Alia Imad Mahmoud Al-Ghoul, sept ans. Maria Abdullah Abdel Karim Faraj Allah, un an. Hassan Hamza Hassan Al-Amsi, sept mois. Et tous les autres. Selon les chiffres des autorités palestiniennes dans la bande de Gaza, jugés fiables par l’ONU et les principales organisations internationales, plus de 20 000 enfants (et 67 000 personnes au total) ont été tués par l’armée israélienne depuis le début de la guerre dans l’enclave en octobre 2023. Le plus souvent, ils ont péri dans l’anonymat le plus total, sans histoire ni visage, du fait du huis clos médiatique imposé par l’Etat hébreu à la bande de Gaza, interdite d’accès à la presse internationale.
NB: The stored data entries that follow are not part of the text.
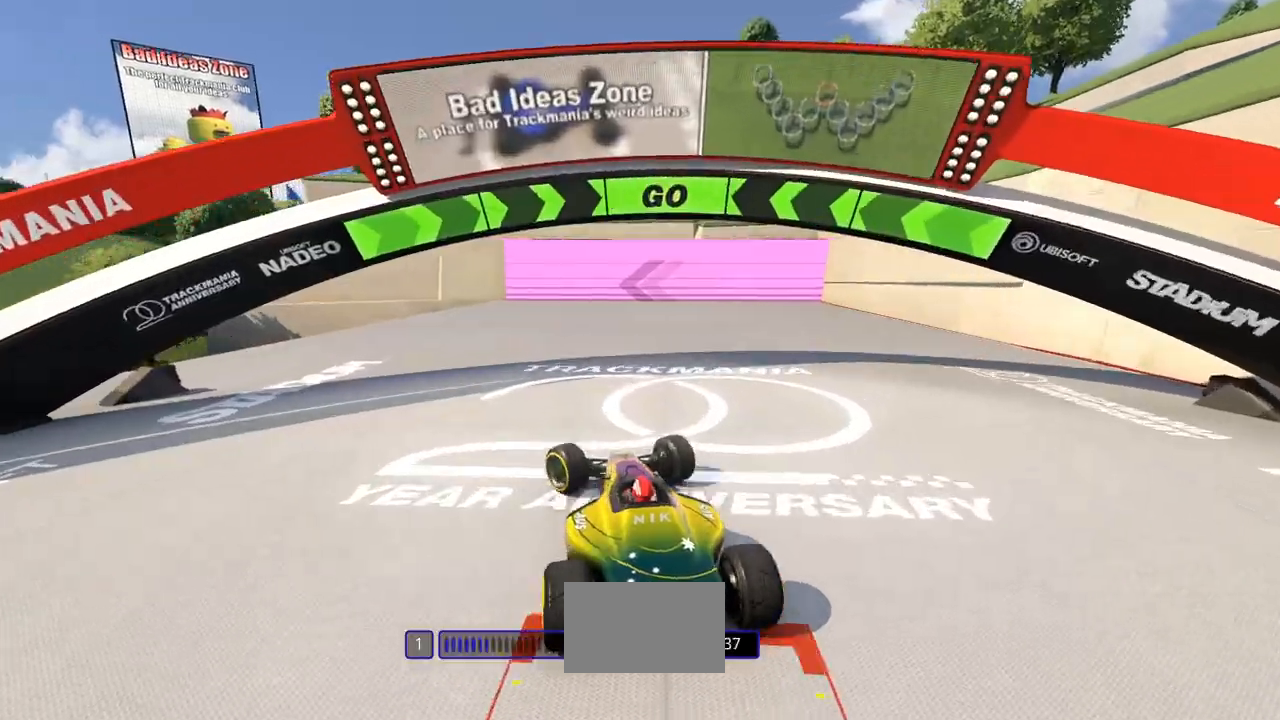
{"keys": ["left", "up"], "events": []}
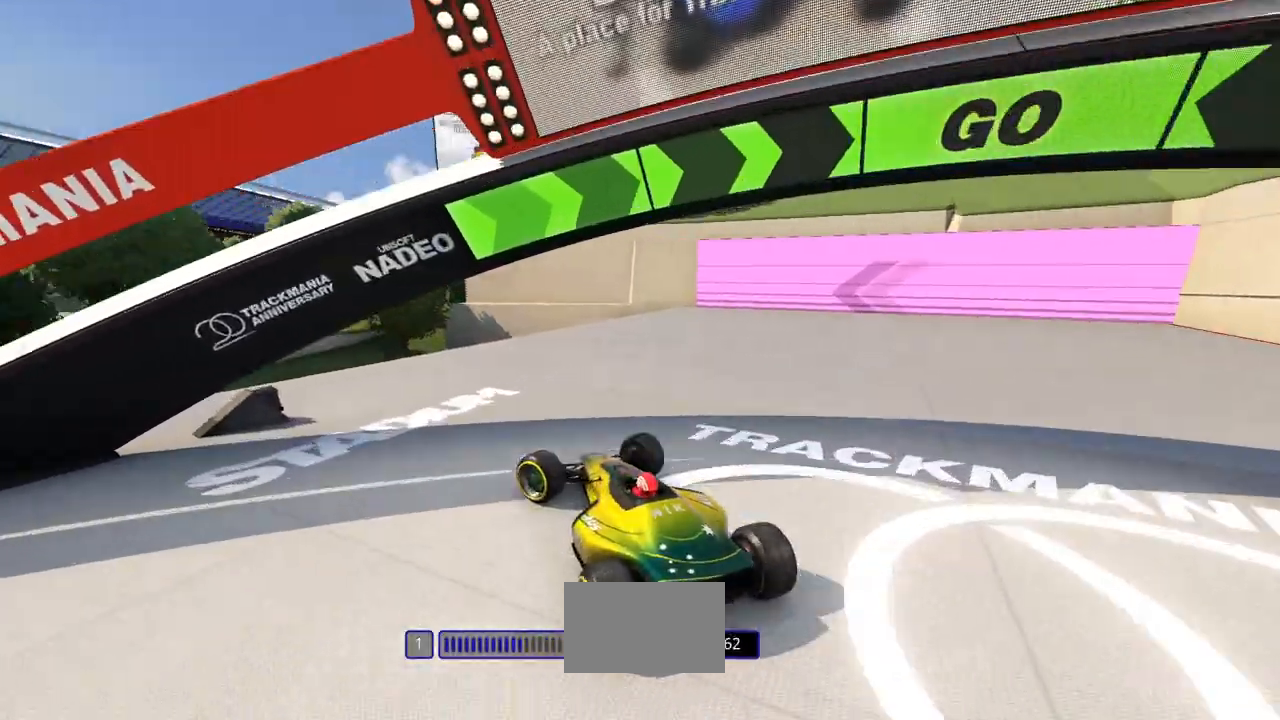
{"keys": ["left"], "events": [[433, "up", "up"]]}
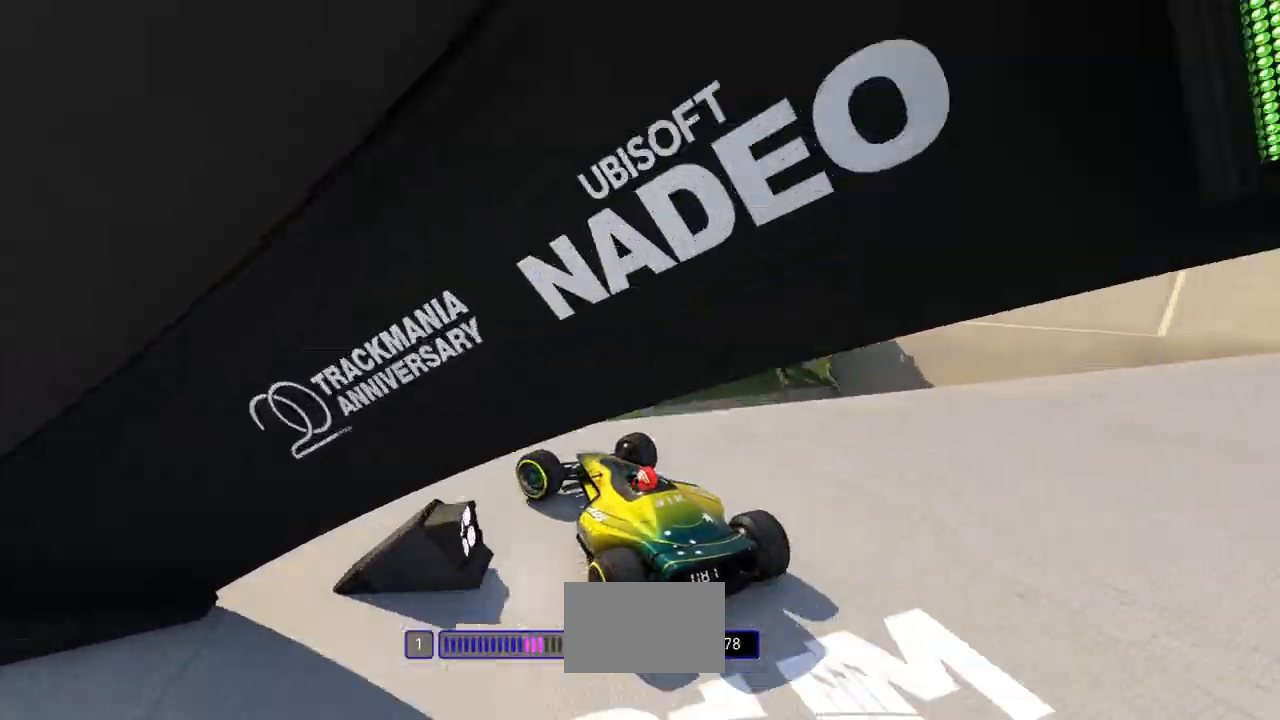
{"keys": ["right", "up"], "events": [[167, "up", "down"], [200, "left", "up"], [200, "right", "down"]]}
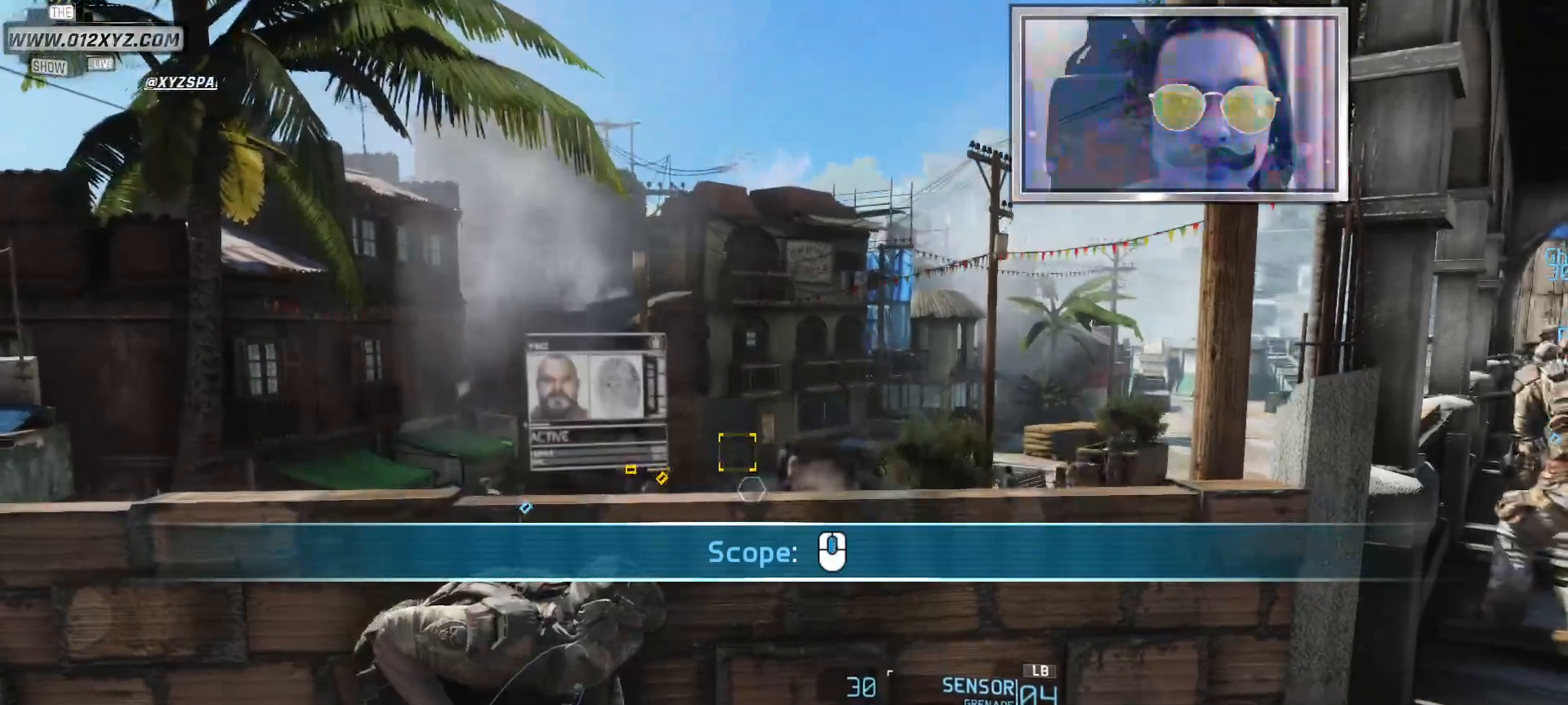
Gameplay with keyboard and mouse; each line is a JSON object with the keys and mouse buttons held at the frame after it. "events" lists presses ("down") and releases ("up") of "1", "2", "3", "4", "5", "a", "alt", "b", "c", "ctrl", "d", "e", "f", "g", "q", "s", "shift", "space", "t", "tab", "v", "w", "x", "z", "mouse_left", "mouse_wheel", "mouse_right", "mouse_mb4" and "mouse_mb5" between this image and that frame as [ms after this image, input, new state], when the widget could be followed in between. "mouse_left", "mouse_wheel", "mouse_right", "mouse_mb4", "mouse_mb5" = the "left", "wheel", "right", "mb4", "mb5" buttons of the "mouse" list. No other keys are recorded. "wheel" means that the mouse wheel is clicked or scrolled. Not read: mouse_move r.
{"keys": [], "mouse": ["wheel"], "events": [[367, "mouse_wheel", "down"]]}
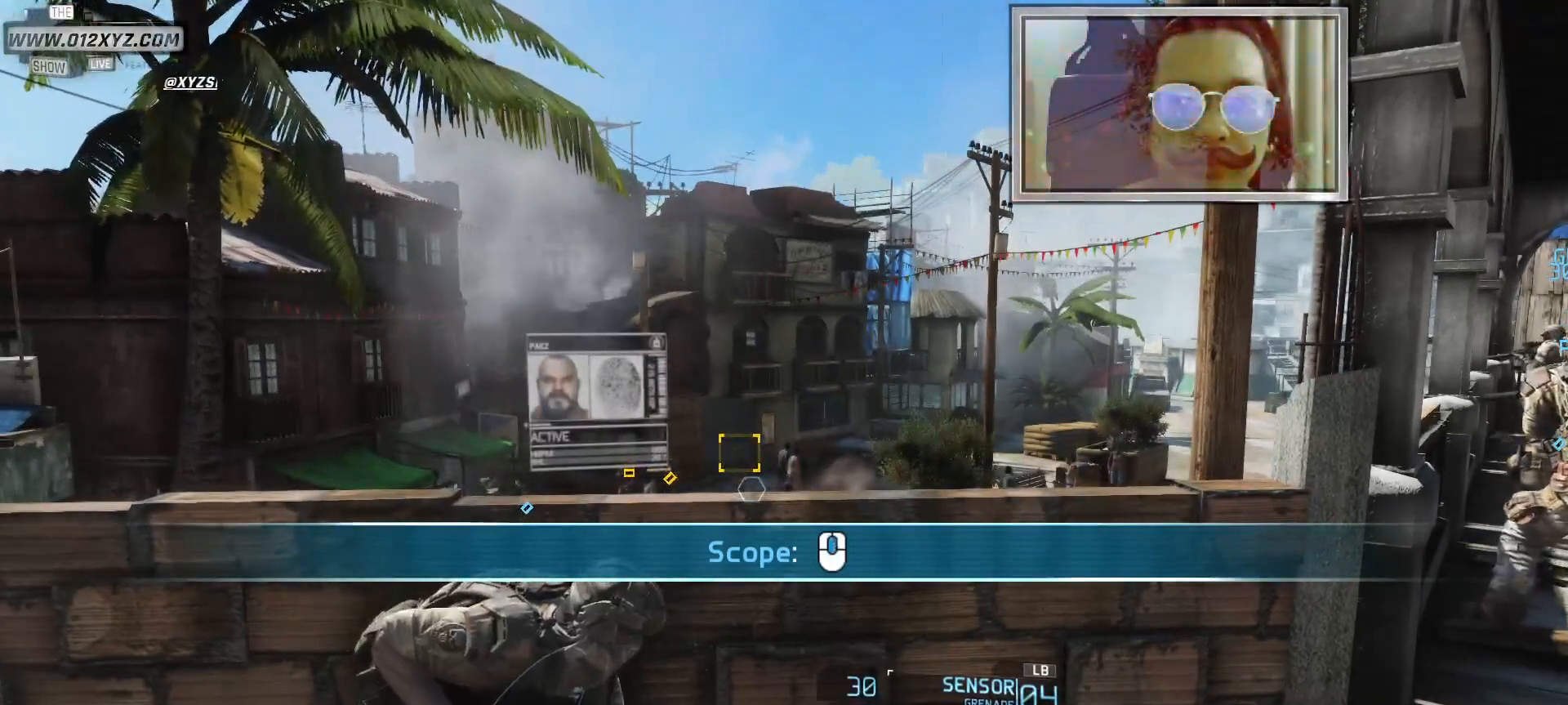
{"keys": [], "mouse": [], "events": [[33, "mouse_wheel", "up"]]}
Ce mercredi 8 octobre, deux ans après les attaques du Hamas et le début des opérations militaires de Tsahal, le quotidien britannique The Guardian a donc décidé de publier la liste complète (arrêtée à 18 457 noms, au mois de juillet) des enfants victimes de la guerre israélienne contre le territoire palestinien. Une initiative que le Washington Post, aux Etats-Unis, avait également prise le 31 juillet dernier. Parmi ces enfants, Yaqeen Hammad, dont Libération avait rapporté le décès à la fin du mois de mai. La petite fille de onze ans, connue sur les réseaux sociaux comme «l’influenceuse la plus jeune de Gaza» a été tuée dans un bombardement contre la maison de sa famille à Deir-El-Balah, dans le centre de la bande de l’enclave. Sur sa page Instagram, suivie par plus de 100 000 personnes, elle s’efforçait de témoigner du quotidien sous les bombes des Gazaouis, sans se départir de son optimisme ni de sa bonne humeur.
Sous-estimation
Le Guardian raconte aussi l’histoire d’Elias Osama Izz Al-Din Abu Jamea, seize ans, qui souffrait de handicaps mentaux et physiques et a succombé à une attaque nocturne de drones, le 12 février 2024. Ou encore celle d’Omar Ahmed Abdel Naser Shamlakh, tué le 8 octobre 2023, il y a tout juste deux ans, à l’âge de quatre mois. Dix personnes avaient perdu la vie dans le bombardement de la maison familiale, dont son grand frère Abdel, deux ans. Environ un millier d’enfants âgés de moins d’un an ont été tués en deux ans.
Le chiffre total présenté par les autorités palestiniennes et relayé par le Guardian (18 457 enfants tués) est vraisemblablement largement en dessous de la réalité. Il est obtenu sur la base de l’enregistrement des dépouilles dans les rares hôpitaux encore en activité dans l’enclave palestinienne, lequel donne lieu à la délivrance de certificats de décès. Echappent donc à ce bilan les corps enfouis sous les décombres des bâtiments détruits par les bombardements, dont le nombre est estimé à plusieurs milliers. Les victimes «indirectes», tuées par la famine (environ 150 enfants), le manque d’eau ou les pénuries de médicaments, ne sont pas non plus comptabilisées. Malgré tout, l’ONG Save the Children a établi que 2 % des mineurs de la bande de Gaza avaient été tués depuis octobre 2023.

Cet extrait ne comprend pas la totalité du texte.